EPF vs PPF vs VPF: Most of the employed people start thinking about their retirement during the service itself. He makes plan B of investment for him. During the job, they also invest to create a large corpus for retirement.
There are many schemes for employees to invest in. Here we are telling you which are the provident fund schemes and which one is best for you to create a huge corpus for retirement.
Currently there are 3 plans to create provident fund
There are 3 provident fund schemes in the schemes run by the government. The first is Voluntary Provident Fund (VPF), Employees’ Provident Fund (EPF) and Public Provident Fund (PPF). It is very popular among people who want to create a substantial corpus for their retirement. Know which scheme can be more beneficial for you.
It is an essential retirement savings plan. Both the employer and the employee contribute to EPF. The contribution of the worker and the employer is decided according to the salary structure. At the same time, some money can be withdrawn from it. Partial withdrawal is allowed, the full amount will be released only when the individual reaches the age of retirement. The scheme offers tax benefits. EPF is suitable for salaried individuals who need a retirement-focused savings option.

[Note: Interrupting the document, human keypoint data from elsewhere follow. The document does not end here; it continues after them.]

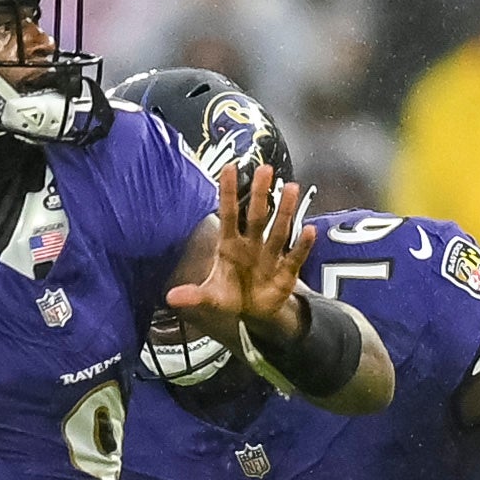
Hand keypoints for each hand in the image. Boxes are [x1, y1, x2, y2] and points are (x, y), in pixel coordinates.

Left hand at [166, 164, 315, 344]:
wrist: (254, 312)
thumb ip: (194, 296)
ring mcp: (270, 256)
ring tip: (291, 188)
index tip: (229, 167)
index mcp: (230, 246)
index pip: (229, 214)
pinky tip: (309, 230)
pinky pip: (295, 256)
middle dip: (261, 194)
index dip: (228, 193)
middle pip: (257, 216)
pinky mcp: (287, 272)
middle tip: (265, 169)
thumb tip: (170, 298)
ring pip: (279, 230)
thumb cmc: (232, 295)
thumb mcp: (211, 297)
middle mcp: (252, 245)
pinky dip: (302, 245)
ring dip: (285, 211)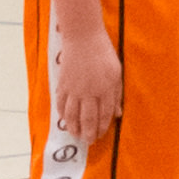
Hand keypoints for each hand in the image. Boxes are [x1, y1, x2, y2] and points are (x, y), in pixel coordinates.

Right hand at [51, 19, 124, 145]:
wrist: (82, 36)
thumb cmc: (103, 53)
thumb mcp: (117, 72)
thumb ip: (116, 94)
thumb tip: (118, 114)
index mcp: (106, 88)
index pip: (104, 114)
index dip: (103, 127)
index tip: (101, 135)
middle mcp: (89, 91)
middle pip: (88, 118)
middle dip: (88, 133)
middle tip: (88, 142)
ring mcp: (74, 88)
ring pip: (72, 114)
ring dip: (74, 127)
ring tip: (75, 135)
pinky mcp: (63, 84)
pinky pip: (61, 103)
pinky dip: (62, 114)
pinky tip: (65, 120)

It helps the salaried individual to build a bigger corpus after retirement as well as reduce taxes. PPF has a minimum lock-in period of 15 years. However, a certain amount can be withdrawn after some time. Anyone can invest money in PPF. This is a long term investment plan.
The amount of investment in VPF is fixed, but employees can invest more money if they want. This means that you can also invest money from your rental income or mutual funds. You can invest more money in this. There is an option to withdraw money after five years. No tax is deducted on this.